### Job item
Excluding images, repeat the data exactly as given.

### Information provided
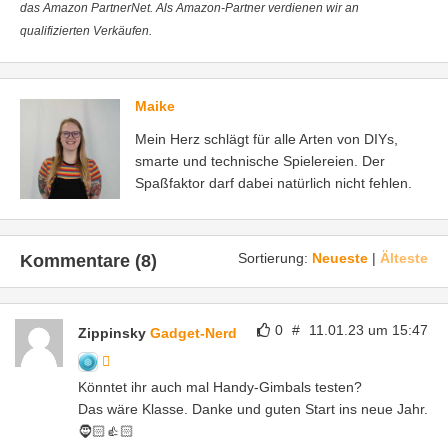
das Amazon PartnerNet. Als Amazon-Partner verdienen wir an
qualifizierten Verkäufen.
Maike
Mein Herz schlägt für alle Arten von DIYs,
smarte und technische Spielereien. Der
Spaßfaktor darf dabei natürlich nicht fehlen.
Sortierung:
Neueste
|
Älteste
Kommentare (8)
0
#
11.01.23 um 15:47
Zippinsky
Gadget-Nerd
Könntet ihr auch mal Handy-Gimbals testen?
Das wäre Klasse. Danke und guten Start ins neue Jahr.
🧔🏻👍🏻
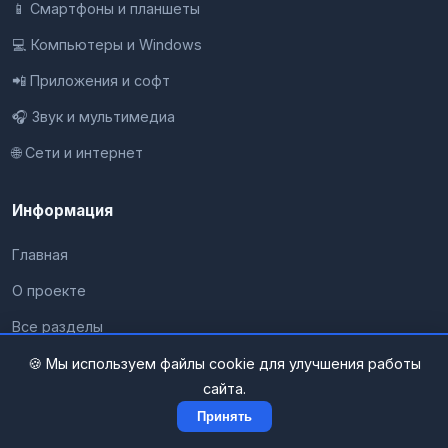
📱 Смартфоны и планшеты
💻 Компьютеры и Windows
📲 Приложения и софт
🎧 Звук и мультимедиа
🌐 Сети и интернет
Информация
Главная
О проекте
Все разделы
Контакты
🍪 Мы используем файлы cookie для улучшения работы
сайта.
Конфиденциальность
Принять
Карта сайта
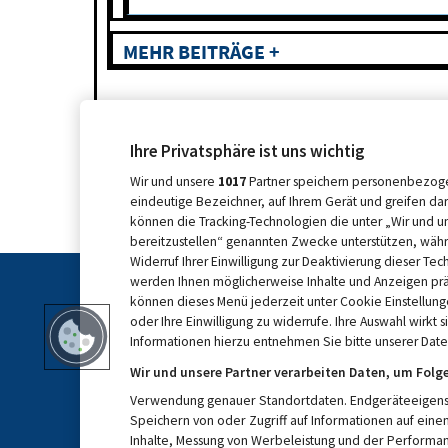
MEHR BEITRÄGE +
Ihre Privatsphäre ist uns wichtig
Wir und unsere
1017
Partner speichern personenbezoge
eindeutige Bezeichner, auf Ihrem Gerät und greifen da
können die Tracking-Technologien die unter „Wir und u
bereitzustellen“ genannten Zwecke unterstützen, währ
Widerruf Ihrer Einwilligung zur Deaktivierung dieser Tec
werden Ihnen möglicherweise Inhalte und Anzeigen präse
können dieses Menü jederzeit unter Cookie Einstellung
oder Ihre Einwilligung zu widerrufe. Ihre Auswahl wirkt 
Informationen hierzu entnehmen Sie bitte unserer Daten
Wir und unsere Partner verarbeiten Daten, um Folg
Verwendung genauer Standortdaten. Endgeräteeigenscha
Speichern von oder Zugriff auf Informationen auf ein
KONTAKT
MEDIADATE
Inhalte, Messung von Werbeleistung und der Performan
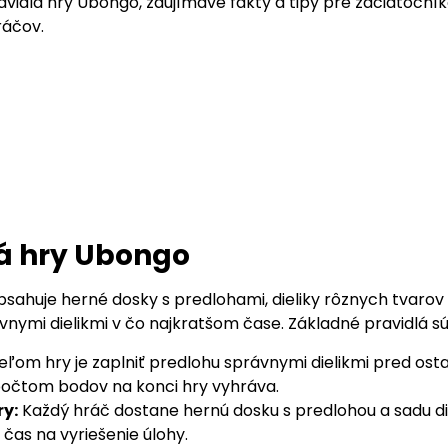
vidlá hry Ubongo, zaujímavé fakty a tipy pre začiatočník
ráčov.
á hry Ubongo
sahuje herné dosky s predlohami, dieliky rôznych tvarov 
vnymi dielikmi v čo najkratšom čase. Základné pravidlá s
eľom hry je zaplniť predlohu správnymi dielikmi pred ost
počtom bodov na konci hry vyhráva.
ry:
Každý hráč dostane hernú dosku s predlohou a sadu die
čas na vyriešenie úlohy.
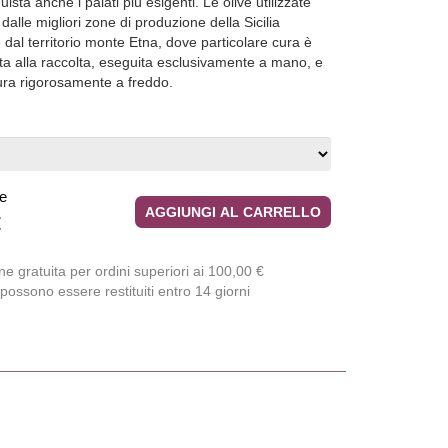
ista anche i palati più esigenti. Le olive utilizzate
alle migliori zone di produzione della Sicilia
dal territorio monte Etna, dove particolare cura è
ta alla raccolta, eseguita esclusivamente a mano, e
ura rigorosamente a freddo.
le
AGGIUNGI AL CARRELLO
€
e gratuita per ordini superiori ai 100,00 €
 possono essere restituiti entro 14 giorni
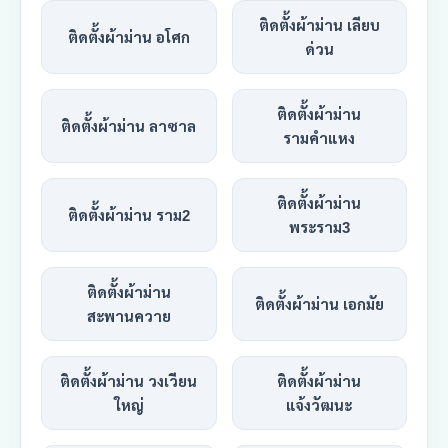
ติดตั้งผ้าม่าน เลียบ
ติดตั้งผ้าม่าน อโศก
ด่วน
ติดตั้งผ้าม่าน
ติดตั้งผ้าม่าน ลาซาล
รามคำแหง
ติดตั้งผ้าม่าน
ติดตั้งผ้าม่าน ราม2
พระราม3
ติดตั้งผ้าม่าน
ติดตั้งผ้าม่าน เอกมัย
สะพานควาย
ติดตั้งผ้าม่าน วงเวียน
ติดตั้งผ้าม่าน
ใหญ่
แจ้งวัฒนะ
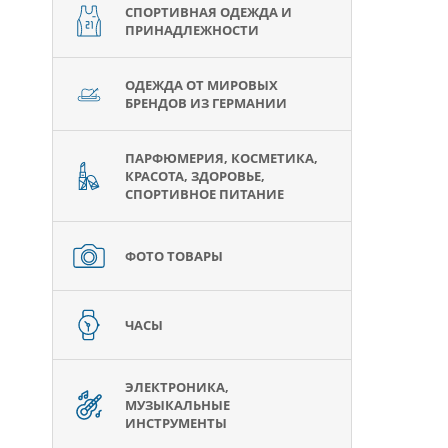
СПОРТИВНАЯ ОДЕЖДА И
ПРИНАДЛЕЖНОСТИ
ОДЕЖДА ОТ МИРОВЫХ
БРЕНДОВ ИЗ ГЕРМАНИИ
ПАРФЮМЕРИЯ, КОСМЕТИКА,
КРАСОТА, ЗДОРОВЬЕ,
СПОРТИВНОЕ ПИТАНИЕ
ФОТО ТОВАРЫ
ЧАСЫ
ЭЛЕКТРОНИКА,
МУЗЫКАЛЬНЫЕ
ИНСТРУМЕНТЫ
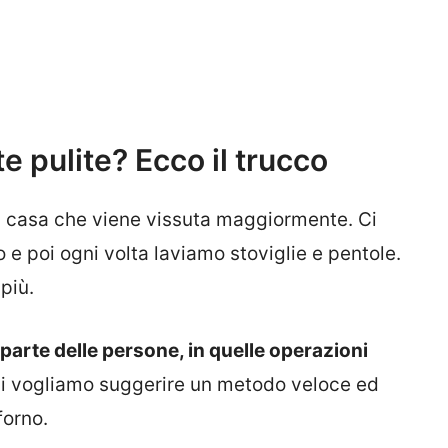
 pulite? Ecco il trucco
la casa che viene vissuta maggiormente. Ci
 e poi ogni volta laviamo stoviglie e pentole.
più.
 parte delle persone, in quelle operazioni
vi vogliamo suggerire un metodo veloce ed
forno.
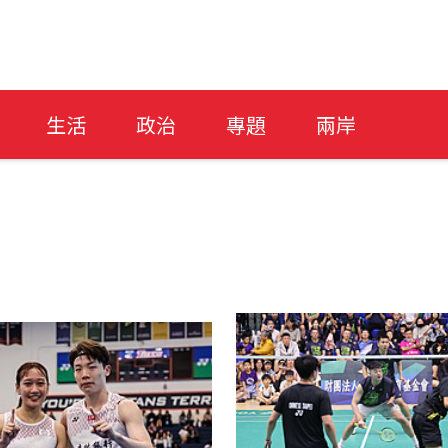
生活
政治
專題
兩岸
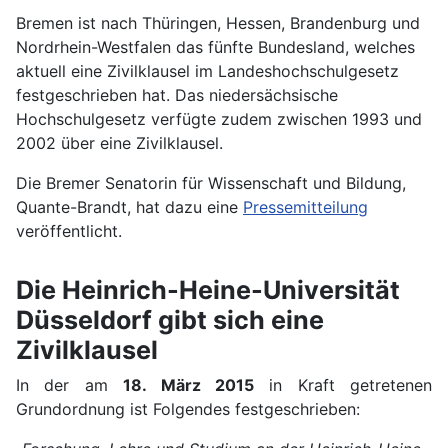
Bremen ist nach Thüringen, Hessen, Brandenburg und
Nordrhein-Westfalen das fünfte Bundesland, welches
aktuell eine Zivilklausel im Landeshochschulgesetz
festgeschrieben hat. Das niedersächsische
Hochschulgesetz verfügte zudem zwischen 1993 und
2002 über eine Zivilklausel.
Die Bremer Senatorin für Wissenschaft und Bildung,
Quante-Brandt, hat dazu eine
Pressemitteilung
veröffentlicht.
Die Heinrich-Heine-Universität
Düsseldorf gibt sich eine
Zivilklausel
In der am
18. März 2015
in Kraft getretenen
Grundordnung ist Folgendes festgeschrieben:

### Solution
das Amazon PartnerNet. Als Amazon-Partner verdienen wir an
qualifizierten Verkäufen.
Maike
Mein Herz schlägt für alle Arten von DIYs,
smarte und technische Spielereien. Der
Spaßfaktor darf dabei natürlich nicht fehlen.
Sortierung:
Neueste
|
Älteste
Kommentare (8)
0
#
11.01.23 um 15:47
Zippinsky
Gadget-Nerd
Könntet ihr auch mal Handy-Gimbals testen?
Das wäre Klasse. Danke und guten Start ins neue Jahr.
🧔🏻👍🏻
📱 Смартфоны и планшеты
💻 Компьютеры и Windows
📲 Приложения и софт
🎧 Звук и мультимедиа
🌐 Сети и интернет
Информация
Главная
О проекте
Все разделы
Контакты
🍪 Мы используем файлы cookie для улучшения работы
сайта.
Конфиденциальность
Принять
Карта сайта
MEHR BEITRÄGE +
Ihre Privatsphäre ist uns wichtig
Wir und unsere
1017
Partner speichern personenbezoge
eindeutige Bezeichner, auf Ihrem Gerät und greifen da
können die Tracking-Technologien die unter „Wir und u
bereitzustellen“ genannten Zwecke unterstützen, währ
Widerruf Ihrer Einwilligung zur Deaktivierung dieser Tec
werden Ihnen möglicherweise Inhalte und Anzeigen präse
können dieses Menü jederzeit unter Cookie Einstellung
oder Ihre Einwilligung zu widerrufe. Ihre Auswahl wirkt 
Informationen hierzu entnehmen Sie bitte unserer Daten
Wir und unsere Partner verarbeiten Daten, um Folg
Verwendung genauer Standortdaten. Endgeräteeigenscha
Speichern von oder Zugriff auf Informationen auf ein
KONTAKT
MEDIADATE
Inhalte, Messung von Werbeleistung und der Performan
vidlá hry Ubongo, zaujímavé fakty a tipy pre začiatočník
ráčov.
á hry Ubongo
sahuje herné dosky s predlohami, dieliky rôznych tvarov 
vnymi dielikmi v čo najkratšom čase. Základné pravidlá s
eľom hry je zaplniť predlohu správnymi dielikmi pred ost
počtom bodov na konci hry vyhráva.
ry:
Každý hráč dostane hernú dosku s predlohou a sadu die
čas na vyriešenie úlohy.
ista anche i palati più esigenti. Le olive utilizzate
alle migliori zone di produzione della Sicilia
dal territorio monte Etna, dove particolare cura è
ta alla raccolta, eseguita esclusivamente a mano, e
ura rigorosamente a freddo.
le
AGGIUNGI AL CARRELLO
€
e gratuita per ordini superiori ai 100,00 €
 possono essere restituiti entro 14 giorni
ติดตั้งผ้าม่าน เลียบ
ติดตั้งผ้าม่าน อโศก
ด่วน
ติดตั้งผ้าม่าน
ติดตั้งผ้าม่าน ลาซาล
รามคำแหง
ติดตั้งผ้าม่าน
ติดตั้งผ้าม่าน ราม2
พระราม3
ติดตั้งผ้าม่าน
ติดตั้งผ้าม่าน เอกมัย
สะพานควาย
ติดตั้งผ้าม่าน วงเวียน
ติดตั้งผ้าม่าน
ใหญ่
แจ้งวัฒนะ
СПОРТИВНАЯ ОДЕЖДА И
ПРИНАДЛЕЖНОСТИ
ОДЕЖДА ОТ МИРОВЫХ
БРЕНДОВ ИЗ ГЕРМАНИИ
ПАРФЮМЕРИЯ, КОСМЕТИКА,
КРАСОТА, ЗДОРОВЬЕ,
СПОРТИВНОЕ ПИТАНИЕ
ФОТО ТОВАРЫ
ЧАСЫ
ЭЛЕКТРОНИКА,
МУЗЫКАЛЬНЫЕ
ИНСТРУМЕНТЫ
 pulite? Ecco il trucco
la casa che viene vissuta maggiormente. Ci
 e poi ogni volta laviamo stoviglie e pentole.
più.
 parte delle persone, in quelle operazioni
vi vogliamo suggerire un metodo veloce ed
forno.
生活
政治
專題
兩岸
Bremen ist nach Thüringen, Hessen, Brandenburg und
Nordrhein-Westfalen das fünfte Bundesland, welches
aktuell eine Zivilklausel im Landeshochschulgesetz
festgeschrieben hat. Das niedersächsische
Hochschulgesetz verfügte zudem zwischen 1993 und
2002 über eine Zivilklausel.
Die Bremer Senatorin für Wissenschaft und Bildung,
Quante-Brandt, hat dazu eine
Pressemitteilung
veröffentlicht.
Die Heinrich-Heine-Universität
Düsseldorf gibt sich eine
Zivilklausel
In der am
18. März 2015
in Kraft getretenen
Grundordnung ist Folgendes festgeschrieben:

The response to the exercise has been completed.